Muskie was a rare senator. When I worked for another U.S. senator, I learned that Muskie was among a relative handful of senators who studied and understood the issues. Most either played follow the leader or pursued only a single issue on behalf of their constituents.
His former staff members say he worked hard to master issues. Because he took the time to study a range of matters, he probably missed out on some of the camaraderie that helped oil the wheels of the senatorial mill. He had few close friends among his colleagues.
Yet, because of his ability and demeanor, he was widely respected by his colleagues. His approach more than his style gave him great influence, though he undoubtedly exasperated those who liked to play political games wheeling and dealing.
The Bates discussions kept coming back to Muskie's emphasis on civility in the governmental process. Though possessor of a legendary temper, Muskie treated others with respect and recognized that even his opponents might have sincerely held and reasonable positions.

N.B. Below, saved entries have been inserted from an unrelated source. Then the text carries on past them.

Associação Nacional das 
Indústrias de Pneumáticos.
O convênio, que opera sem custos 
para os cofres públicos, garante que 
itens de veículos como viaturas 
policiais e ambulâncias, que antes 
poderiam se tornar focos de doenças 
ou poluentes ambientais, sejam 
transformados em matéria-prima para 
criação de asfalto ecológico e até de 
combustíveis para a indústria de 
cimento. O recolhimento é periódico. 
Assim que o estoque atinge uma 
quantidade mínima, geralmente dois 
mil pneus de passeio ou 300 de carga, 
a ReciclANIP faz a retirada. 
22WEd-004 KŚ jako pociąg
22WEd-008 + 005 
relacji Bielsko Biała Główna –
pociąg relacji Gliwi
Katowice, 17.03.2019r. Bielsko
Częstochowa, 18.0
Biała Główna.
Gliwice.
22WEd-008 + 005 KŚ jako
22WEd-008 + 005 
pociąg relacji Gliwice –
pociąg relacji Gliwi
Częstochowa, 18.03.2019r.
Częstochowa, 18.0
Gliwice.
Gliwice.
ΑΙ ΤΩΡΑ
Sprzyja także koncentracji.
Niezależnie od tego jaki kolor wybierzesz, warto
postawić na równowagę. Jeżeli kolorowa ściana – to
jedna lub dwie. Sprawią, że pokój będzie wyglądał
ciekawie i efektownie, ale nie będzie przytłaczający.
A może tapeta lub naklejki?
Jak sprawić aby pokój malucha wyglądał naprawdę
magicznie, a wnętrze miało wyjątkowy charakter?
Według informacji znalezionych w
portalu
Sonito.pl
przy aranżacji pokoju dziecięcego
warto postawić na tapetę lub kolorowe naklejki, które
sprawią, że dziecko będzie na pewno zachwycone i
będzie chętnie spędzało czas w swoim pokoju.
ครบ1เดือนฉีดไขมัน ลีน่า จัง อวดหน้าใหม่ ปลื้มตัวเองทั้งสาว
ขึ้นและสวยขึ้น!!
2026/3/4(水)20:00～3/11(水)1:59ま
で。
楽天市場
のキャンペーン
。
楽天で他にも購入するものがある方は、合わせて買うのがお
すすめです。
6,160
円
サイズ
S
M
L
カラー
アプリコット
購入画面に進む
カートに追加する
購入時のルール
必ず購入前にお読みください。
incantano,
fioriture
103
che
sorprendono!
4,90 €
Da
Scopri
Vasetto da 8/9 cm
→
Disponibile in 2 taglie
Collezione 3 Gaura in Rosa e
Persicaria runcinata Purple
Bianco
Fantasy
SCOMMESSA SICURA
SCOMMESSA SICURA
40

Contrast Muskie with today's Sen. Jim DeMint, R-South Carolina, who favors no-holds-barred confrontation, even with members of his own party, over finding legislative compromises. DeMint sees ideological purity as more important than passing any legislation on which conservatives would have to make concessions.
Tolerated by his Republican colleagues, DeMint uses the right of any senator to block confirmation of presidential appointments as a way to tie up government. It is difficult to believe that Muskie would have done that.
"Could Muskie be a model for today?" asked Joel Goldstein, the Saint Louis University law professor who is writing a Muskie biography.
The participants provided a disappointing answer. Muskie emerged from the discussion as something of a glorious anachronism. Maybe he knew that when he resigned his senate seat in 1980 to take a short tour as Secretary of State.
The media came in for a major share of the responsibility for the loss of civility in the public arena. The three television networks and a few key newspapers during Muskie's tenure have been overwhelmed by cable channels that report the news instantly and pass off opinion as news.
Flooded by instant news and opinion, people barely get the chance to understand issues. Choices are intentionally dumbed down.
While the Democratic Party in Congress continues to include a wide range of views, many of them contradictory, the Republicans have developed remarkable discipline. Now their policy is to block President Obama's initiatives, no matter how minor and noncontroversial, in their effort to defeat him in 2012.
It seems improbable that any senator, for all of his or her reliance on Muskie-style patience and perseverance, could now be as effective in building bipartisan coalitions as was the Maine senator.
Some speakers suggested that history shows that the current deep divisions will pass; we may have to wait for history to take its course. Perhaps Muskie will be a model for tomorrow, if not today.
Gordon L. Weil, a weekly columnist for this newspaper, is an author, publisher, consultant and former international organization, U.S. and Maine government official.